ラボグロウンダイヤモンドのビジネスはほんの数年間の間に出来上がったものだ。そのため天然ダイヤモンドとは異なる何か新しいことをするチャンスがあるが、今までのところそれは天然ダイヤモンドのビジネス体系を模倣しており、うまく機能しているように見える。しかし、SNSやビデオストリーミング、暗号資産などの産業が問題に直面しているように、永遠に続くものはないとベイツは指摘する。
しかし、一部の企業が利益を享受し、一部の企業が問題を抱えることはどの業界でも当然のことだ。すべての企業が好調な成長を記録するわけではない。一部の企業が問題を抱えており、また一時的なビジネスと位置付けているからといって業界全体に問題があるとは限らない。

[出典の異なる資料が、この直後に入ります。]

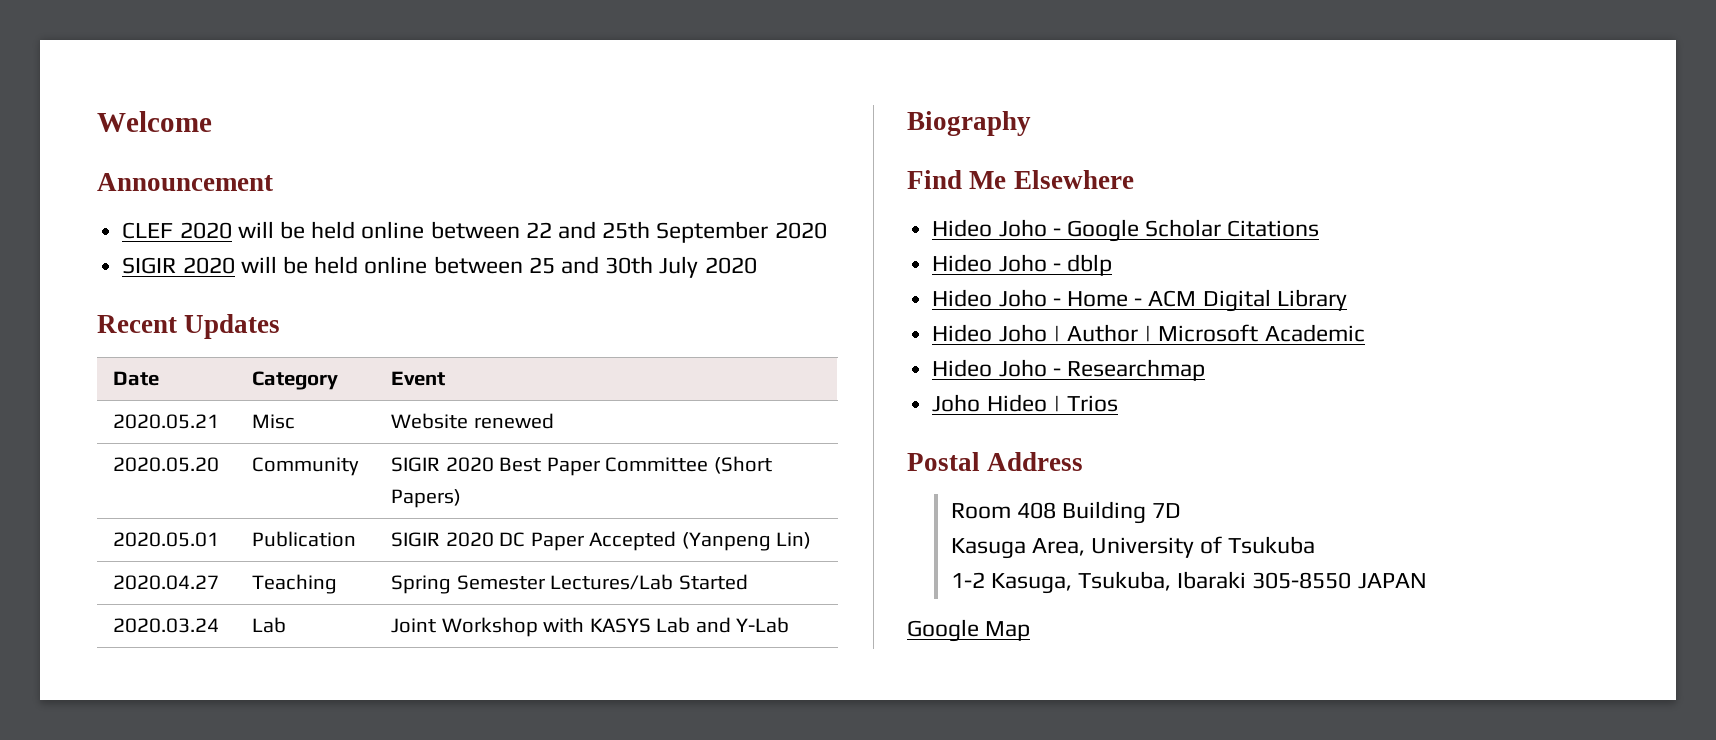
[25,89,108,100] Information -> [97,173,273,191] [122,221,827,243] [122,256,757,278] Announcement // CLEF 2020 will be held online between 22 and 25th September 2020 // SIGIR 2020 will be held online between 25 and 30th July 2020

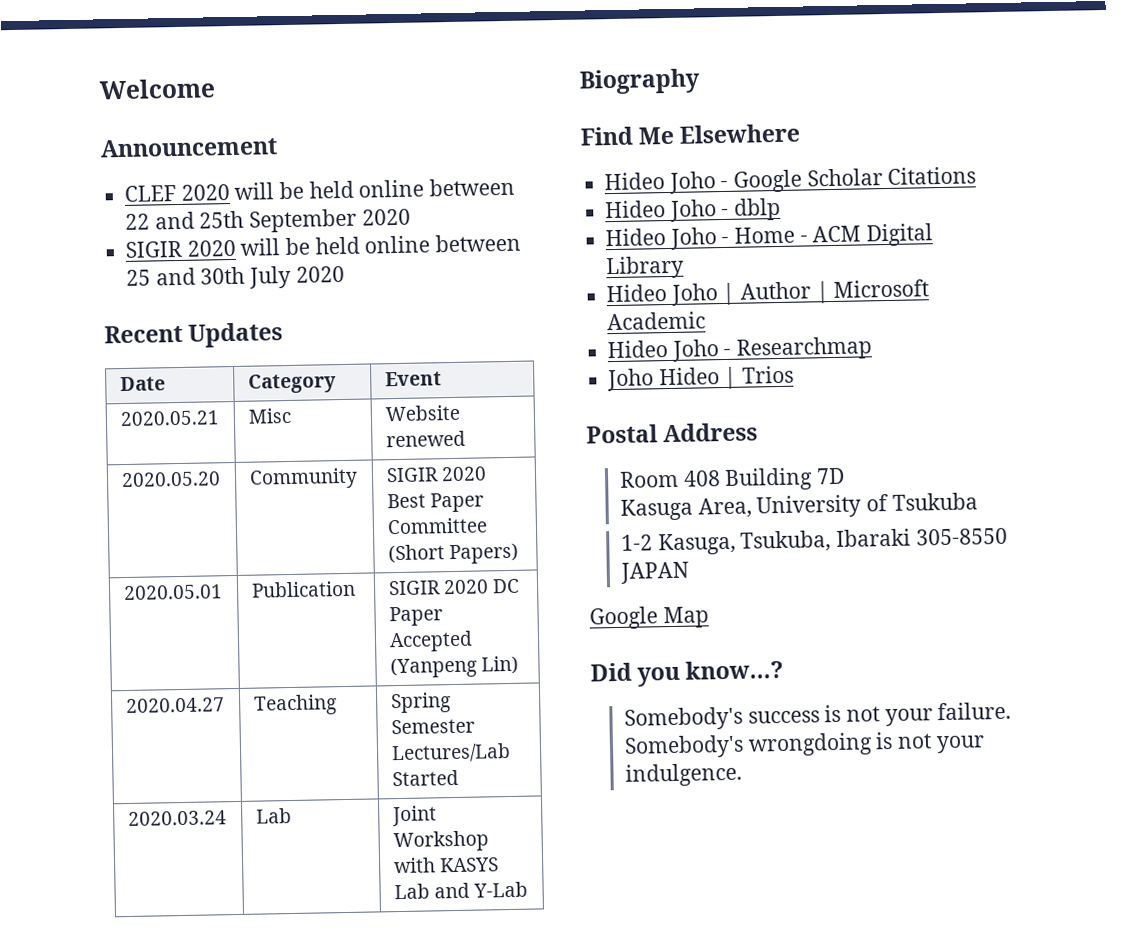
(1031, 631) none -> [590,659,785,687] [623,701,1012,731] [623,731,985,759] [624,762,742,787] // Did you know...? // Somebody's success is not your failure. Somebody's wrongdoing is not your indulgence.

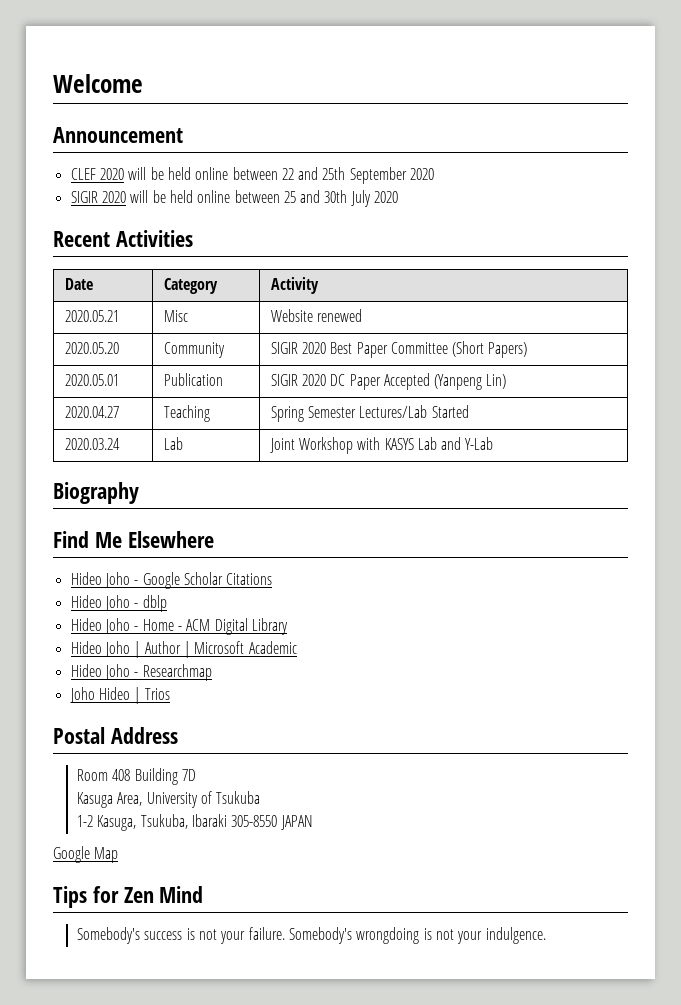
[188,322,284,348] Updates -> [115,230,193,247] Activities
[384,371,442,387] Event -> [270,277,319,294] Activity
[590,659,785,687] Did you know...? -> [53,886,204,908] Tips for Zen Mind

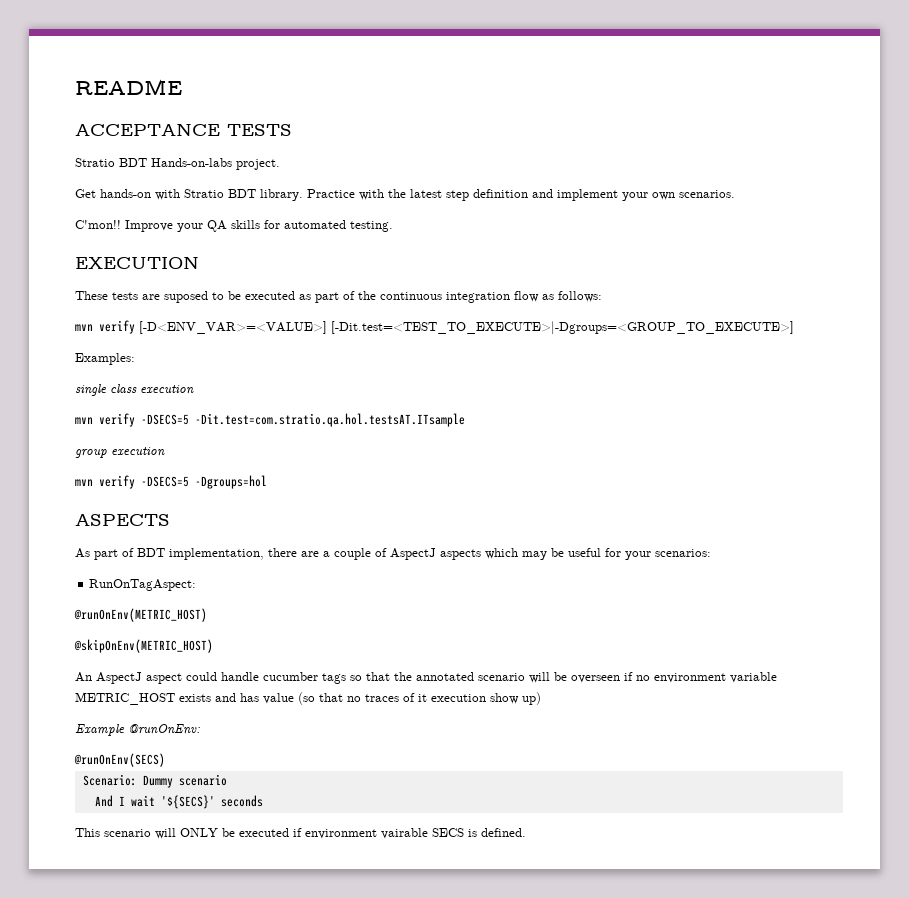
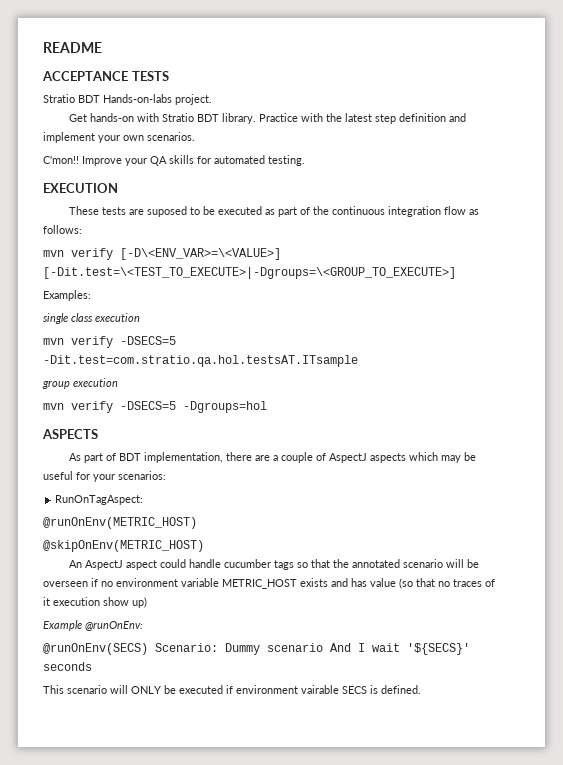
[139,321,794,335] [-D<ENV_VAR>=<VALUE>] [-Dit.test=<TEST_TO_EXECUTE>|-Dgroups=<GROUP_TO_EXECUTE>] -> [120,248,281,260] [43,267,456,279] [-D\<ENV_VAR>=\<VALUE>] [-Dit.test=\<TEST_TO_EXECUTE>|-Dgroups=\<GROUP_TO_EXECUTE>]
(165, 760) // -> (148, 649) none
(227, 780) // -> (323, 647) none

また、ラボグロウンダイヤモンドがRapを採用し続けているのは、天然ダイヤモンドとの対比がラボグロウンダイヤモンドの価値を形成しているからだ。つまり、天然ダイヤモンドとラボグロウンダイヤモンドは(消費者にわかりやすい価値訴求として)同じグレード基準、同じ価格スケールで比較される必要がある。つまり、同じ『1ct D VVS1』の天然ダイヤモンドとラボグロウンダイヤモンドの比較が価値を明確にするのであり、『1ct D VVS1』と『1ct Colorless VVS』の比較は消費者にとって説明しづらいものになる。その証拠に、天然ダイヤモンドと同じ現在のグレード基準を採用するまでGIAのラボグロウンダイヤモンド鑑定書の市場流通量は極めて少なかった。GIAは当初、天然ダイヤモンドと異なるグレード基準を使用していたが、結果的には(市場の需要に応える形で)天然ダイヤモンドと同じグレード基準を採用した。
ラボグロウンダイヤモンド業界からRapと既存の4Cグレードを引き離すことは現状では混乱を引き起こすことになる可能性が高い。天然ダイヤモンドのシステムは非常に長い歴史を経て業界が作り上げてきたものであり、ラボグロウンダイヤモンド業界にとってもそれに頼る価値がある。
実際に、既にRapを採用していないラボグロウンダイヤモンド大手生産者も存在する。しかし、その価格を見たバイヤーは必ず、それがRapに当てはめてどれくらいの%なのかを計算するだろう。(そうしないと他社との価格比較が難しいからだ。)また今後ラボグロウンダイヤモンド独自のグレード基準が設定されたとしても、少なくともしばらくは既存の4Cグレードのどこに該当するかをB2BでもB2Cでも説明することになるはずだ。
ラボグロウンダイヤモンドが独自の価値体系を作り上げることは理想だが、現実は簡単ではない。